[Data pulled from a collection]
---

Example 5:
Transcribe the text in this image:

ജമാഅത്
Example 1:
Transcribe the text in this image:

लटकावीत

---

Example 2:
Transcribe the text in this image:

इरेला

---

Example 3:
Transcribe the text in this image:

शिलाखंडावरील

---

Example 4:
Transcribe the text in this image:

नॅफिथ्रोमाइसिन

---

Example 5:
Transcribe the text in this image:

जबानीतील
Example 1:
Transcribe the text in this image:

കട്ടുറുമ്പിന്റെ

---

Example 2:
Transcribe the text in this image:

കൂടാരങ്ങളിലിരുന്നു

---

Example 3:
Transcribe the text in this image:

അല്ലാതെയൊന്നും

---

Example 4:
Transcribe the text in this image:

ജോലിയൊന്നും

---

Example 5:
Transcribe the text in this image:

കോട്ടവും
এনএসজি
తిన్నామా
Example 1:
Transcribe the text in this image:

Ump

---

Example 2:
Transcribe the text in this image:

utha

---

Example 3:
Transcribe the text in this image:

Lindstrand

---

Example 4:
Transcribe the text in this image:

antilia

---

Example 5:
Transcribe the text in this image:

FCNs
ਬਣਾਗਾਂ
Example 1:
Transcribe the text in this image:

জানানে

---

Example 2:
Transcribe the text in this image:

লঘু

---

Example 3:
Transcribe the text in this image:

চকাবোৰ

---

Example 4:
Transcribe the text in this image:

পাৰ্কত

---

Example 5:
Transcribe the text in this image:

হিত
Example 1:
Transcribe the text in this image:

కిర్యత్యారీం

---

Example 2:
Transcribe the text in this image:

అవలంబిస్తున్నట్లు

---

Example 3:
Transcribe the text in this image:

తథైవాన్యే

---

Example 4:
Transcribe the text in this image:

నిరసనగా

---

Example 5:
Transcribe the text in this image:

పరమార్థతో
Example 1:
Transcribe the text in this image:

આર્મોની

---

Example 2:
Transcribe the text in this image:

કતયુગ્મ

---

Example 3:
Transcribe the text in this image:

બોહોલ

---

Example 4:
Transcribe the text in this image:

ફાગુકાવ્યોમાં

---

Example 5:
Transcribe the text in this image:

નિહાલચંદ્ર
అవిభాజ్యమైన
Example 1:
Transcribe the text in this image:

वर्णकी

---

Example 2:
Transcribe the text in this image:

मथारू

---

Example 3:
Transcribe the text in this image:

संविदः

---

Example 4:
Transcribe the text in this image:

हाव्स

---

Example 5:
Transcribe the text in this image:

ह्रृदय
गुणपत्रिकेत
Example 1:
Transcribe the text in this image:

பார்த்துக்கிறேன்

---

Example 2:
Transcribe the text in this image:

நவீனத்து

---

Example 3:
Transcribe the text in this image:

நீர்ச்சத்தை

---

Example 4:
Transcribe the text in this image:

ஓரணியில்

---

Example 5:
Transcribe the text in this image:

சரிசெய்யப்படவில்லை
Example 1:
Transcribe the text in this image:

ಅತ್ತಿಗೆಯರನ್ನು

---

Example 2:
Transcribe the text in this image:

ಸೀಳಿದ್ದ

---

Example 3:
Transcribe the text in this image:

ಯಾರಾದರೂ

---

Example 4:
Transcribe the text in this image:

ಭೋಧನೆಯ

**Written instruction**. Rewrite the records from the first line up to and including the line containing "शिलाखंडावरील" as a Markdown table with the columns No. and Entry. Number each line and omit blank lines.

**Complete output**.
| No. | Entry |
|---|---|
| 1 | --- |
| 2 | Example 5: |
| 3 | Transcribe the text in this image: |
| 4 | ജമാഅത് |
| 5 | Example 1: |
| 6 | Transcribe the text in this image: |
| 7 | लटकावीत |
| 8 | --- |
| 9 | Example 2: |
| 10 | Transcribe the text in this image: |
| 11 | इरेला |
| 12 | --- |
| 13 | Example 3: |
| 14 | Transcribe the text in this image: |
| 15 | शिलाखंडावरील |